The common ground of all these was the freshness and creativity in sound and appearance, and the unabashed effusion of soul and spirit (RichM, 2003).  More specifically, the Twist was part of the youth’s determination to create new forms of expression and entertainment that were pointedly different from the older generations’.  Because this dance came after the previously popular dances that were more formally situated in ballrooms, it created the boundaries between then and now, and completely identified the culture of the young—individual, spontaneous, and enthusiastic (Reilly, 2003).

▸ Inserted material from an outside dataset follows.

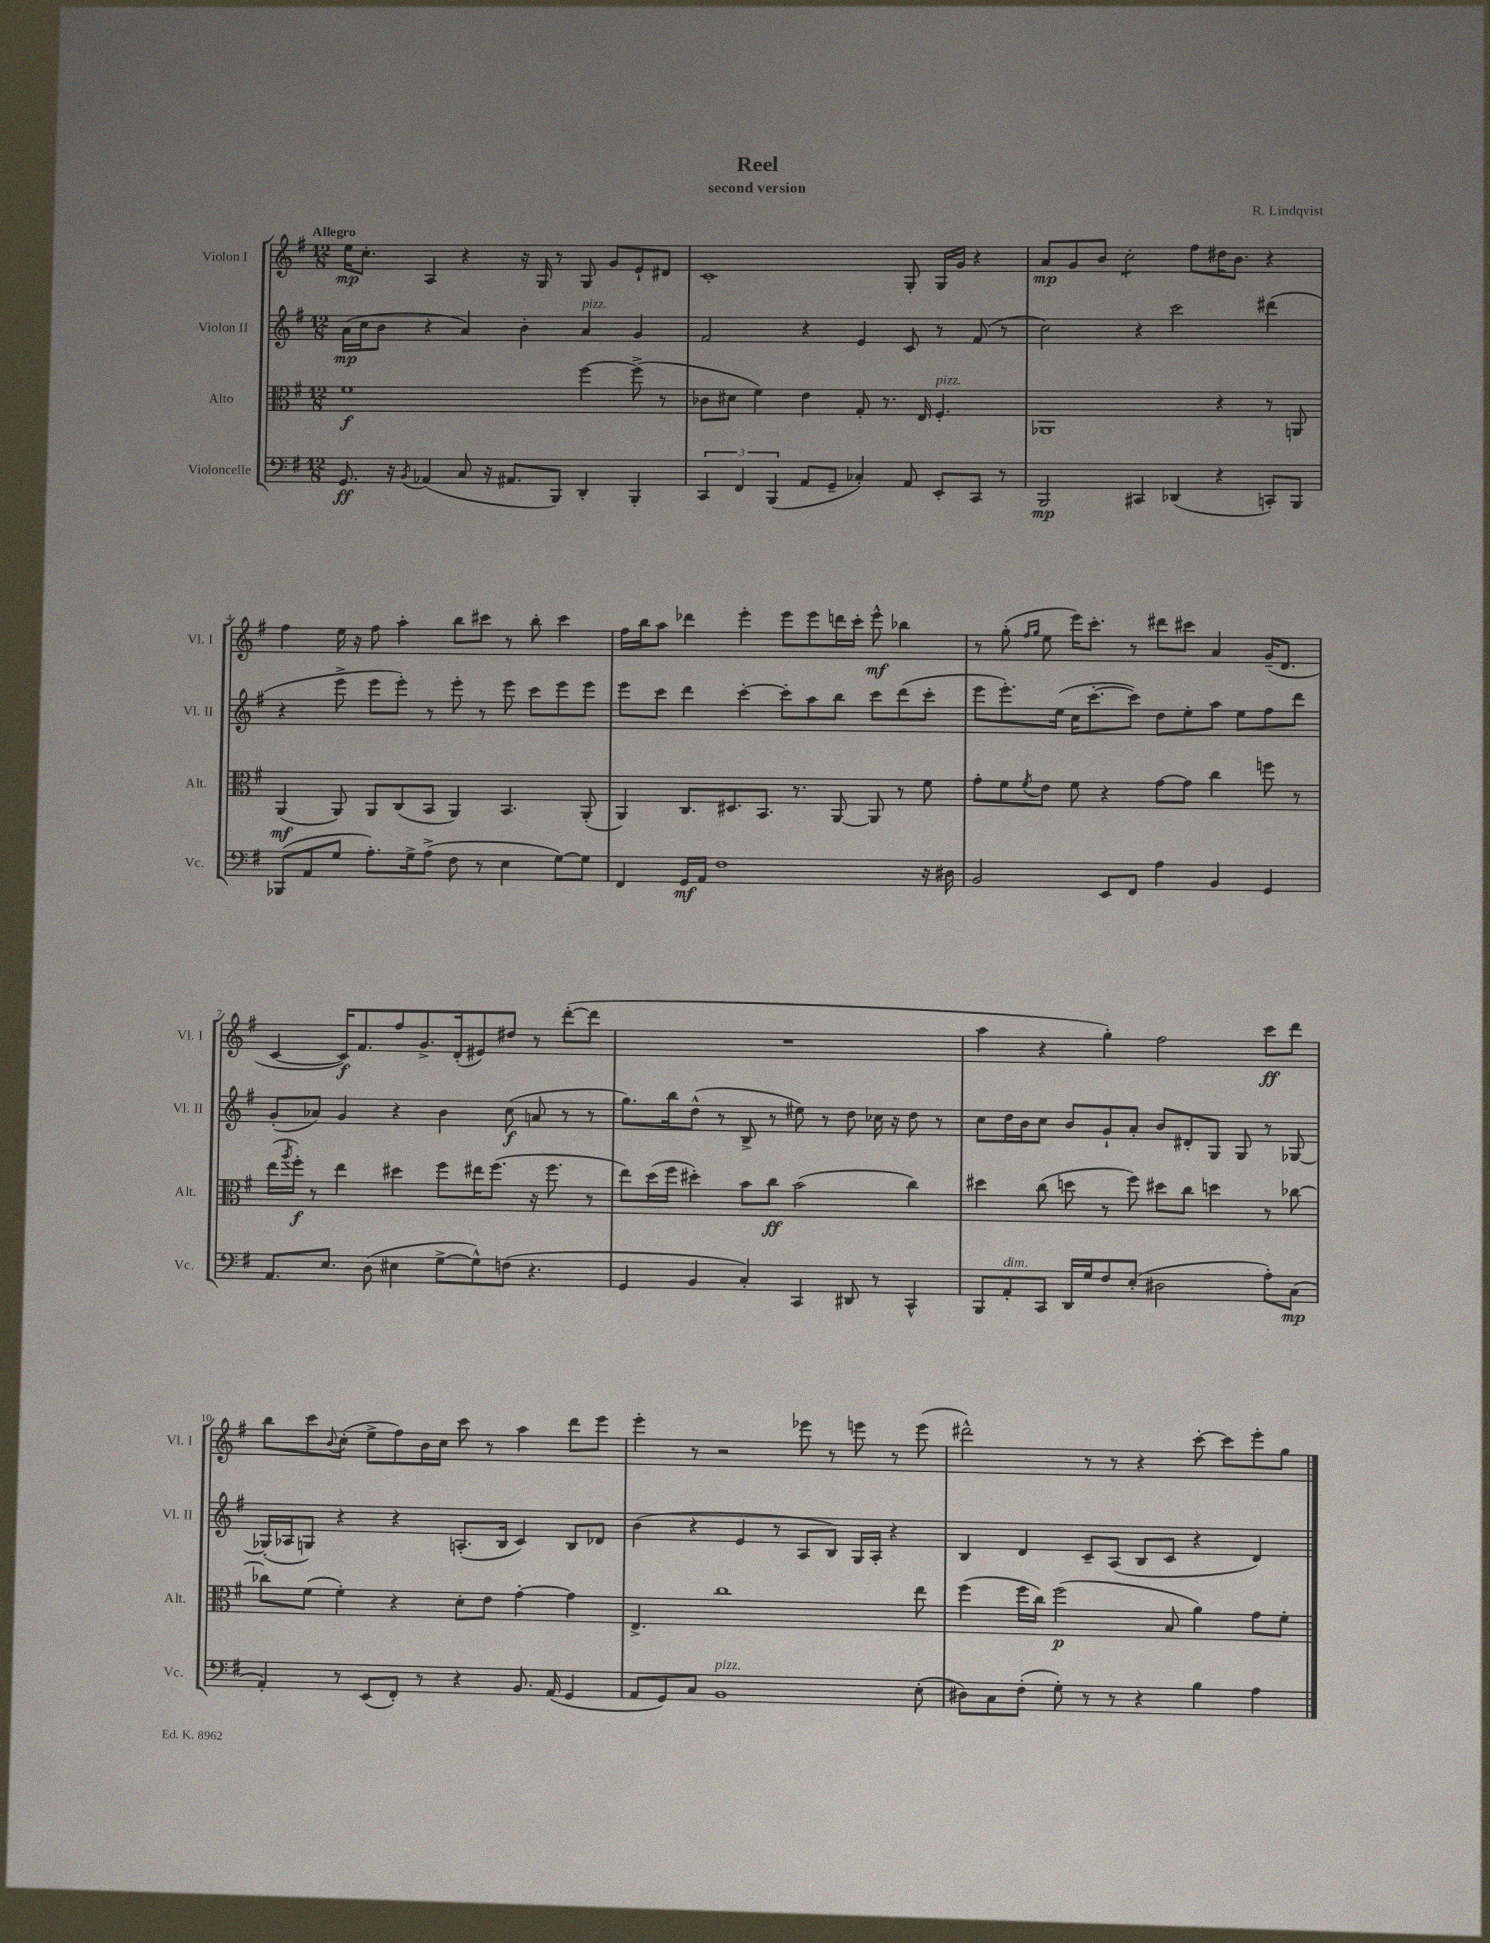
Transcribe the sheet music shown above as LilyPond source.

            To this day, the Twist is popular among young and old alike—still because of its simple and fun moves and the catchy music that usually goes with it.  It has evolved from its original purpose, and has even conquered territories of physical wellness, such as exercise and aerobic activities because of its proactive references to specific movements.

But it is always enlightening to discover that this engaging, fun dance style had its own reasons for being; the “twisting” movements correlate with the shunning of old values and traditions, and the creation of a new culture.  The freedom and celebration that can be gleaned from the Twist, whether intuitively or theoretically, is easily made by people of any generation.  After all, when someone calls on you to “come on and do the twist”, the idea of twisting your body to the beat and in wild abandon is an invitation quite difficult to resist.

Works Cited

Keeble, Christine.  “The Twist & 60s Fad Dances”.  How To Jive website, 2008.


Reilly, Edward J.  The 1960s.  Westport:  Greenwood Publishing Group, Inc., 2003.

RichM.  “The Political Context of “The Twist” (by Chubby Checker)”.  Democratic

            Underground website, 2003.